Lobbyists' demands were 'copied into law by MEPs'

  • @robhastings

Sensitive personal information risks being left vulnerable to hoarding and misuse by banks, retailers and insurance companies due to three British MEPs accused of directly inserting major firms’ suggestions into EU laws, according to privacy campaigners warning of the most intense lobbying effort ever seen in the European Parliament.

Malcolm Harbour, Giles Chichester and Sajjad Karim are among several Brussels politicians criticised for “copying and pasting” proposals by Amazon, eBay and credit companies in between 22 and 25 per cent of their amendments to a data privacy law described as the most important for decades to come.

Concerns that firms are able to collect vast quantities of sensitive information on what websites people visit and what terms they search for online – potentially affecting job applications, health and credit records, and discriminatory pricing – are driving EU efforts to pass the continent-wide Data Protection Regulation.

This law could see companies fined up to 2 per cent of their global turnover if they misuse personal information, as well as force them to reveal what data they hold on individuals, restrict the way they share it and compel them to get explicit permission first.

But some MEPs became so concerned at attempts by corporations to water down the draft legislation that they leaked examples of lobbying demands they had been sent, exposing how the three Conservative MEPs and their counterparts had inserted passages word-for-word from documents sent to them by major companies.

Anna Fielder, a trustee of campaign group Privacy International, said that lobbying is legitimate but the amendments were”diluting existing rights, making it worse than what we have now”.

Jim Killock, executive director of the Open Rights Group, said: “The scale of what they’ve taken from lobby groups – trying to dilute fining rights or dilute rights to get your data back – tells you a lot. These are squarely going to benefit large companies and won’t benefit consumers. Companies know more and more about us, and have more and more power over our daily lives. They can predict our health before we know about it. This is about giving control of our data back.”

Eva Lichtenberger, a German MEP who criticised the corporate influence over the amendments, said she had experienced “aggressive behaviour” from some lobbyists, sending her direct “instructions how to vote” on amending it. “It is an extremely intense lobbying campaign, it must be the most intense,” she said.

Rivals have countered that MEPs leading the privacy campaign have themselves copied suggestions suiting their own agendas. But Ms Lichtenberger said: “It is not balanced. We have hundreds and hundreds of submissions from the industry, but much less from NGOs. You have lots of companies who send us proposals of over a hundred pages because they hate our data protection ideas.”

Marco Maas, who set up the LobbyPlag website comparing legal amendments to corporate suggestions, said some of the lobbyists were playing on MEPs’ heavy workload. “We asked one German MEP who changed a law from good to bad where the wording had come from, and he said he had no idea.

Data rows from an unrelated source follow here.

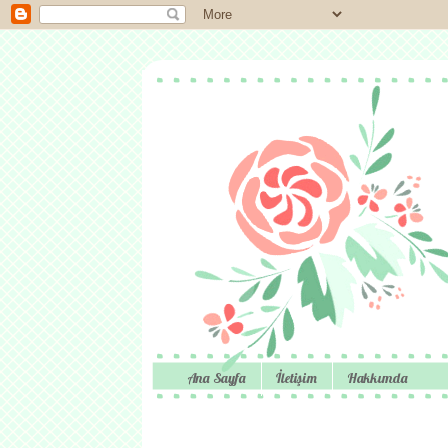
Ana Sayfa
İletişim
Hakkımda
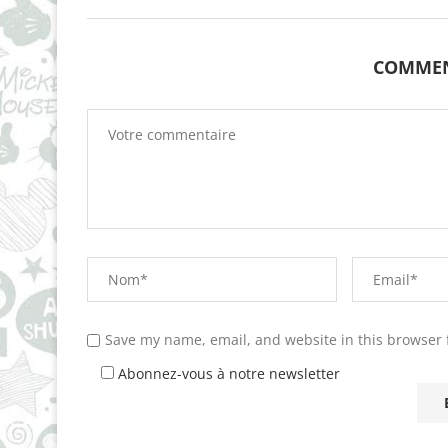
COMMEN
Save my name, email, and website in this browser 
Abonnez-vous à notre newsletter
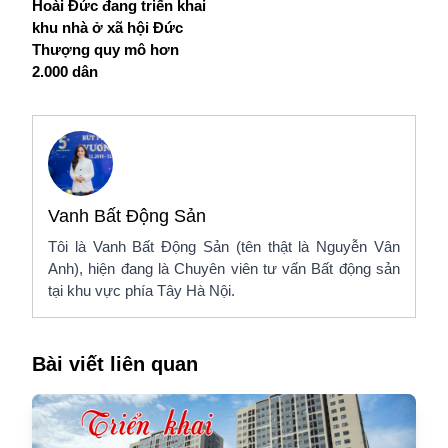
Hoài Đức đang triển khai
khu nhà ở xã hội Đức
Thượng quy mô hơn
2.000 dân
Vanh Bất Động Sản
Tôi là Vanh Bất Động Sản (tên thật là Nguyễn Vân
Anh), hiện đang là Chuyên viên tư vấn Bất động sản
tại khu vực phía Tây Hà Nội.
Bài viết liên quan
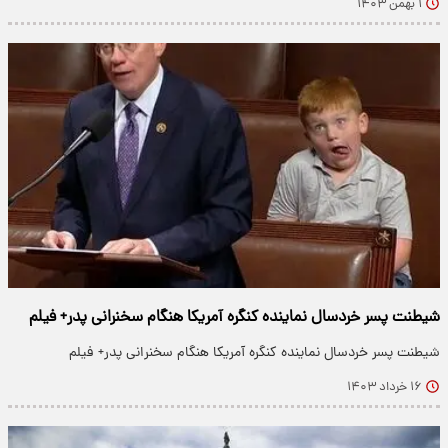
۱ بهمن ۱۴۰۳
شیطنت پسر خردسال نماینده کنگره آمریکا هنگام سخنرانی پدر+ فیلم
شیطنت پسر خردسال نماینده کنگره آمریکا هنگام سخنرانی پدر+ فیلم
۱۶ خرداد ۱۴۰۳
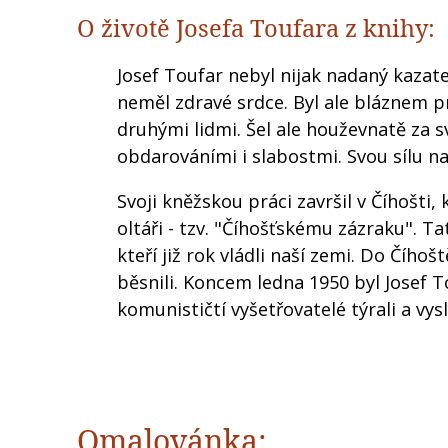
O životě Josefa Toufara z knihy:
Josef Toufar nebyl nijak nadaný kazatel
neměl zdravé srdce. Byl ale bláznem pr
druhými lidmi. Šel ale houževnatě za s
obdarováními i slabostmi. Svou sílu na
Svoji kněžskou práci završil v Číhošti
oltáři - tzv. "Číhošťskému zázraku". Ta
kteří již rok vládli naší zemi. Do Čího
běsnili. Koncem ledna 1950 byl Josef T
komunističtí vyšetřovatelé týrali a v
Omalovánka:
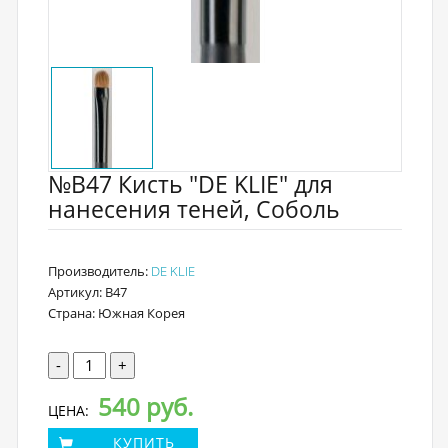
№В47 Кисть "DE KLIE" для
нанесения теней, Соболь
Производитель:
DE KLIE
Артикул: B47
Страна: Южная Корея
-
+
540 руб.
ЦЕНА:
КУПИТЬ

They have so many papers to read that they don’t remember.”

Responding to the claims against himself and his colleagues, Mr Harbour, who represents the West Midlands, said: “I consulted extensively… and examined a large number of written submissions. We held many meetings with varying interest groups, including consumer and government representatives and representatives of small and large businesses. All of these meetings will be registered voluntarily. The amendments I tabled were ones that I considered were best able to improve the draft Regulation, especially in terms of data protection, control, and transparency for data subjects.